Regenbogenfamilien sind Familien wo Lesben oder Schwule Kinder grossziehen?
Finde es auch bemerkenswert, dass gleich der Respekt verlorengeht wenn man mal meint nicht gleicher Meinung ist.
Und ja ich stehe zu meinen Aussagen, was hat das eine mit dem von Dir angegebenen zu tun?
Ein Junge wird in einer Lesbenbeziehung, so er keine anderen männlichen Vorbilder hat, seine eigene männliche Identität nicht entwickeln können.

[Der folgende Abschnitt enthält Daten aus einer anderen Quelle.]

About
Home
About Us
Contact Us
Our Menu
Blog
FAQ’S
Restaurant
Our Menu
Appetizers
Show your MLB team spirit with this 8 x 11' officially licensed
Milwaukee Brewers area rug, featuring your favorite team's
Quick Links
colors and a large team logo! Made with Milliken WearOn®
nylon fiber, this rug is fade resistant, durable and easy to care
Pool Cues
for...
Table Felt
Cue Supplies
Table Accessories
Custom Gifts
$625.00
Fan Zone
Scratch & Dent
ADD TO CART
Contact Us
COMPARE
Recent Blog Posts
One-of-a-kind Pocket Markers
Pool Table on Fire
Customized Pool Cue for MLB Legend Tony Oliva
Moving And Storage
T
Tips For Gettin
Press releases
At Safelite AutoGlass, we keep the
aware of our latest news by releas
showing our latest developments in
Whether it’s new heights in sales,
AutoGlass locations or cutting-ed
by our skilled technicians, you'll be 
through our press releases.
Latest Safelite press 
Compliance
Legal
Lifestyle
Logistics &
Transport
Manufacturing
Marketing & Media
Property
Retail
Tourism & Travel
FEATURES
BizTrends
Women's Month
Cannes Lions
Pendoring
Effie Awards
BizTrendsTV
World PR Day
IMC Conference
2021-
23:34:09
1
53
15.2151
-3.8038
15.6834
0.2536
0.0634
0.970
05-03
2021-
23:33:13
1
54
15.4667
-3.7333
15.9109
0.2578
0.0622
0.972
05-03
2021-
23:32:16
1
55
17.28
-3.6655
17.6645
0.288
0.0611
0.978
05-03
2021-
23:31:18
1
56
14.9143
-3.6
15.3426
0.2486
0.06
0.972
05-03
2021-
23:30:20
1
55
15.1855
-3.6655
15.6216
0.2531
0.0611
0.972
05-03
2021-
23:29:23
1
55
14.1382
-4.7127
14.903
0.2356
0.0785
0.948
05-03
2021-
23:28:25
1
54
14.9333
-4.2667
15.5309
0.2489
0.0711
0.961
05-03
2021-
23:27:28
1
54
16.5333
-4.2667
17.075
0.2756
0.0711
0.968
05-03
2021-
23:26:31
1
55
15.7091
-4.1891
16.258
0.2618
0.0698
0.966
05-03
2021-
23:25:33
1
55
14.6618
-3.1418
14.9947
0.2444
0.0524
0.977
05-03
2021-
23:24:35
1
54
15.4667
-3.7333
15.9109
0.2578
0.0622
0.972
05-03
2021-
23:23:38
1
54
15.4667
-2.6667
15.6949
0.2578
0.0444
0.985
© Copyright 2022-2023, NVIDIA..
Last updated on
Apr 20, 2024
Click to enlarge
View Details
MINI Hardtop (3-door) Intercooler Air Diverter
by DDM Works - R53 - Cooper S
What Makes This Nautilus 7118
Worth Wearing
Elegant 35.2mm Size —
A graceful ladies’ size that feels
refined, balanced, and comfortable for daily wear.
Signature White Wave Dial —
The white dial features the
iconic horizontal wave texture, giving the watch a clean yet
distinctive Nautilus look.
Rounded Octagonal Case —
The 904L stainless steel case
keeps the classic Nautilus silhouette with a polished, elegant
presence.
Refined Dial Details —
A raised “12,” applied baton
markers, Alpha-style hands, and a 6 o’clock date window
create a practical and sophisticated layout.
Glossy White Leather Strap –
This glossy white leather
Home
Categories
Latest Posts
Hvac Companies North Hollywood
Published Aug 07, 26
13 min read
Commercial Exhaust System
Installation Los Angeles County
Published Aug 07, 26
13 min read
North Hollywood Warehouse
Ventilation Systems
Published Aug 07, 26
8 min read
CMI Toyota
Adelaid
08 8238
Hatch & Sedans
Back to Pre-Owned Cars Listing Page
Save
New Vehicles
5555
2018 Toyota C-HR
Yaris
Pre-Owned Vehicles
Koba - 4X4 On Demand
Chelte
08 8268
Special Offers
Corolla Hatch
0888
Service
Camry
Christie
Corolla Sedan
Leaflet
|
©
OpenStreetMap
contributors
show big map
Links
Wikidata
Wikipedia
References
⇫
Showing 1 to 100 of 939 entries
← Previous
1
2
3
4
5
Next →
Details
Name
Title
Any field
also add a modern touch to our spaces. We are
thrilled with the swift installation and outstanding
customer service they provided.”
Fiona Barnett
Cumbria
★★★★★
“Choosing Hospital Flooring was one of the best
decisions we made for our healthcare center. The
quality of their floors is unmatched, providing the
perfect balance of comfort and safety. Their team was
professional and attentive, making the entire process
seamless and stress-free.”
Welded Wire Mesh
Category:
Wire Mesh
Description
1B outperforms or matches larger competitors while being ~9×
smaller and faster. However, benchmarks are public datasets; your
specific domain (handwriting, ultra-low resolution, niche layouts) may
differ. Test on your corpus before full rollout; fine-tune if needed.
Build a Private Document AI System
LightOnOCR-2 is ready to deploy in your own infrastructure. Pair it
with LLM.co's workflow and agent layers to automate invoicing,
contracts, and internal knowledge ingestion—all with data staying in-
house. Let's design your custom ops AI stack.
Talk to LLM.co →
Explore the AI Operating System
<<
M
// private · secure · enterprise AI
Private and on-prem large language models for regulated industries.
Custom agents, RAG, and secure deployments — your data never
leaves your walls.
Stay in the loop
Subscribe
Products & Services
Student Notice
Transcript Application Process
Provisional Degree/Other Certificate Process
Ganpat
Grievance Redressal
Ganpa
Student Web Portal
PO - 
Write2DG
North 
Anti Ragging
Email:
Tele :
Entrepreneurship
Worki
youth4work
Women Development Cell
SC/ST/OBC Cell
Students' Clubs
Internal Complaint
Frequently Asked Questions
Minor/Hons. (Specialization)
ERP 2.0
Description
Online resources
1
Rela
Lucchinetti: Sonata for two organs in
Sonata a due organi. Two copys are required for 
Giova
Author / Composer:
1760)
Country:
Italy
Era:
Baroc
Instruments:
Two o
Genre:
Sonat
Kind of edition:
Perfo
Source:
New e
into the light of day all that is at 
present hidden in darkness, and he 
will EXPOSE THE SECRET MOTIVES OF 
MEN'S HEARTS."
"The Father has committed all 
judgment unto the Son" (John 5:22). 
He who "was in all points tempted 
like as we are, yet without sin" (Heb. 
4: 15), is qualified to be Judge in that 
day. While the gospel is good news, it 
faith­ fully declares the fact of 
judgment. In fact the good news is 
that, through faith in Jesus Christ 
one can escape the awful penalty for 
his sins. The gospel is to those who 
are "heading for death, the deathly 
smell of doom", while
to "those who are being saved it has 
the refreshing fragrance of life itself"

Noch wird ein Junge in einer Schwulenbeziehung nicht den Umgang lernen, wie man mit Frauen umgeht, das schaut sich der Junge nämlich vom Vater normalerweise ab.
Beweise mir doch das Gegenteil bevor Du irgendwelche Parolen nacheiferst.
Wie meinst Du zeigt sich denn eine fehlende Identität ein fehlendes Rollenvorbild?
Selbstverständlich sind Regenbogenfamilien in der Lage Kinder gross zu ziehen, wo hätte ich behauptet, dass dem nicht so wäre?
Die Frage geht doch viel tiefer.
Solange eine Ersatzfigur zugelassen wird und der Kontakt vorhanden ist kann sich das genauso gut entwickeln.
Das selbe gilt auch für Alleinerziehende.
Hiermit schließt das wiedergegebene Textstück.